The remaining 59 studies were included in the review; some met the inclusion criteria for more than one key question. Thirty studies were abstracted for KQ 1; 23, for KQ 2; and 15, for KQ 3.

Data Abstraction and Assessment

The data collection process involved abstracting relevant information from the eligible articles and generating evidence tables that present the key details of the study design and the major findings from the articles. Each article was read and abstracted by a trained member of the study team; a second member checked the table entries for accuracy against the original article.

We also rated the quality of the studies. We developed a quality rating form for the screening accuracy (KQ 2) articles from criteria identified by the Cochrane Methods Working Group on Systematic Review of Screening and Diagnostic Tests.²¹ For studies addressing KQ 1 and KQ 3, we modified the quality rating forms developed by Downs and Black for randomized controlled trials (RCTs) and observational studies.²² The quality rating forms dealt with the reporting completeness and clarity, external validity, internal validity, and power or precision of each study. The senior abstractor completed the quality rating form for each article; another project team member then reviewed the completed form for accuracy and completeness.

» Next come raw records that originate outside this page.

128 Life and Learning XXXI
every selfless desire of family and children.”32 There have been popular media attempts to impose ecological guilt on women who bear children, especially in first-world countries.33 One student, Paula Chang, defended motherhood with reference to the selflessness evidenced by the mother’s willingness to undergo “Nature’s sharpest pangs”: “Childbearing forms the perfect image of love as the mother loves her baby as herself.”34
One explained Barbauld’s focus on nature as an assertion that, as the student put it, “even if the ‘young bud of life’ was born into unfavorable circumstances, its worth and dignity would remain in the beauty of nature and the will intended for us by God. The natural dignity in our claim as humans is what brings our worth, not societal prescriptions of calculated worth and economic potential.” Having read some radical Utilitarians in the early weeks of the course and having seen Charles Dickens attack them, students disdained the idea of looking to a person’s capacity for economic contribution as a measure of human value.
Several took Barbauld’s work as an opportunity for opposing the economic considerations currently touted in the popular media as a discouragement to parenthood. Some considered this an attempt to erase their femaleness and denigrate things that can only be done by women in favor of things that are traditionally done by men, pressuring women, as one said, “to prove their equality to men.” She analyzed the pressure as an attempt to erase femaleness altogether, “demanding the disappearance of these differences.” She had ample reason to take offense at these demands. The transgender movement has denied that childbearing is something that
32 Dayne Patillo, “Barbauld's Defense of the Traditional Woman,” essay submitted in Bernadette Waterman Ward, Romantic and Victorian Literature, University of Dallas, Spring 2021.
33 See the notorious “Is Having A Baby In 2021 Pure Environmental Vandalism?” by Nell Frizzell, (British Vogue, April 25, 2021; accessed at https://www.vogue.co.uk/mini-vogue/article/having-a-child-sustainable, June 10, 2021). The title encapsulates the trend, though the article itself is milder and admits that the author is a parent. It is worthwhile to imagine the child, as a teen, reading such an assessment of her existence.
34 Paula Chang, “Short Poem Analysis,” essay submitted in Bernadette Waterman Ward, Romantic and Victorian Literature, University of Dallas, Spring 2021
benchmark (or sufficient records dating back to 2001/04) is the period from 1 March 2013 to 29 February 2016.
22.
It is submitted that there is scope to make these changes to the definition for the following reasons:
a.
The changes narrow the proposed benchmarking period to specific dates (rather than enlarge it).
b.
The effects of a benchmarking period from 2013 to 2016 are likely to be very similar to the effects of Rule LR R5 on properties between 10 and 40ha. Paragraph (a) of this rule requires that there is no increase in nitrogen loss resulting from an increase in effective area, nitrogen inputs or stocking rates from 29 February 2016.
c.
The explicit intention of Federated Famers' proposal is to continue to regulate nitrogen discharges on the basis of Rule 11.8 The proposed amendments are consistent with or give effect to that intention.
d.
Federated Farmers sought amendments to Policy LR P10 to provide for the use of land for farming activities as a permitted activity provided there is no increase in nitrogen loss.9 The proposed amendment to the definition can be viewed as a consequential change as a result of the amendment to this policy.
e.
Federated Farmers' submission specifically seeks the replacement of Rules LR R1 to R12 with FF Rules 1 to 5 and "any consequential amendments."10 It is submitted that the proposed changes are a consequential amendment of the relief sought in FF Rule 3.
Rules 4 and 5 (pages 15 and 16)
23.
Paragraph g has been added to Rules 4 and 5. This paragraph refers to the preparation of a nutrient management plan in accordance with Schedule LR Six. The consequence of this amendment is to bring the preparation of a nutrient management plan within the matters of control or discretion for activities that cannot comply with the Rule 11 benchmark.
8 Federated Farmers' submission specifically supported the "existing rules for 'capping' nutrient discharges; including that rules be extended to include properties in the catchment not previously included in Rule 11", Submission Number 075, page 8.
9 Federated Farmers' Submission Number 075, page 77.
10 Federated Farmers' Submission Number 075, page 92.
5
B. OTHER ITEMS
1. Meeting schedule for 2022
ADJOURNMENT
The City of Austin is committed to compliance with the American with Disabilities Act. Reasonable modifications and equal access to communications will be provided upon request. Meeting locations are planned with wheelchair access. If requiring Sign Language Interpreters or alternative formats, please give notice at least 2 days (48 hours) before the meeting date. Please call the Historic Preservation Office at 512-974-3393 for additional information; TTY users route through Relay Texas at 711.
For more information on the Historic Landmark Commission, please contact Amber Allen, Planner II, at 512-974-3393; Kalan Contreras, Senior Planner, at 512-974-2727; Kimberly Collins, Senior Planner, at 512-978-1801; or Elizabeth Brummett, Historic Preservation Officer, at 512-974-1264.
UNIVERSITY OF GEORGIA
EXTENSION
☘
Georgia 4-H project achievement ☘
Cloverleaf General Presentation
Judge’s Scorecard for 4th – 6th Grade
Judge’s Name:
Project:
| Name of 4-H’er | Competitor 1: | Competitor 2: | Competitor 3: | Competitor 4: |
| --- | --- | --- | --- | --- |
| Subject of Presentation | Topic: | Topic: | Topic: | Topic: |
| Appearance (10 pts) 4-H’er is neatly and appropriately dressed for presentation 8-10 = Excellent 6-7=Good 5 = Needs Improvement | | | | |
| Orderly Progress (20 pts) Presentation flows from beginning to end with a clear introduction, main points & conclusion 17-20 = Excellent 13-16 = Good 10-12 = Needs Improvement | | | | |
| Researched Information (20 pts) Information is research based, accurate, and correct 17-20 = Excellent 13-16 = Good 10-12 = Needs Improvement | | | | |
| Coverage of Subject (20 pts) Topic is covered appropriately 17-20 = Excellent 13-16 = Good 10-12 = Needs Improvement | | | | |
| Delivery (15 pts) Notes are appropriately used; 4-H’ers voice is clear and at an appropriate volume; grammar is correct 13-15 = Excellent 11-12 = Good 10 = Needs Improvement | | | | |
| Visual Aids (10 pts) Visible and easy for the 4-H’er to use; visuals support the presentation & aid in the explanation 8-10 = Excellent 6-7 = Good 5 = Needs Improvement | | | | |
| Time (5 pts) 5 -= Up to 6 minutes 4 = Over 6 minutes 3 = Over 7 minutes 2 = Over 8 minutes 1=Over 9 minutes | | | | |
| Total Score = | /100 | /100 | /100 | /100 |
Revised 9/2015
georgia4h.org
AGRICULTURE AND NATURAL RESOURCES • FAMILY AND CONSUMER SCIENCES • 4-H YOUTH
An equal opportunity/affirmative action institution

In addition to the individual studies, we also rated the strength of the collective evidence on each key question. We applied four criteria:

The number of studies.
The aggregate sample sizes over the studies.
The quality of the individual studies.
The representativeness of the study populations included in the studies.

Meta-Analysis

We conducted a meta-analysis of the different prevalence and incidence estimates from studies abstracted for KQ 1 to compute combined prevalence and incidence estimates for particular periods and points in time. We also conducted meta-analyses of the different estimates of the receiver operating characteristic (ROC) curves for screening instruments evaluated for KQ 2. Because of the diversity of screening instruments and prevention interventions in the studies found for KQ 3, we did not conduct a meta-analysis for this key question.

Key Question 1

For KQ 1, we combined all estimates with the same diagnosis, estimate type, and time period using the meta command in Stata. This procedure uses the inverse-variance weighting method to calculate random effects summary estimates. It also produces Q tests of the homogeneity of the estimates, forest plots of the individual study estimates, and combined estimates and their confidence intervals. To satisfy the normalcy assumptions of these methods, we first transformed the prevalence estimates into log odds estimates.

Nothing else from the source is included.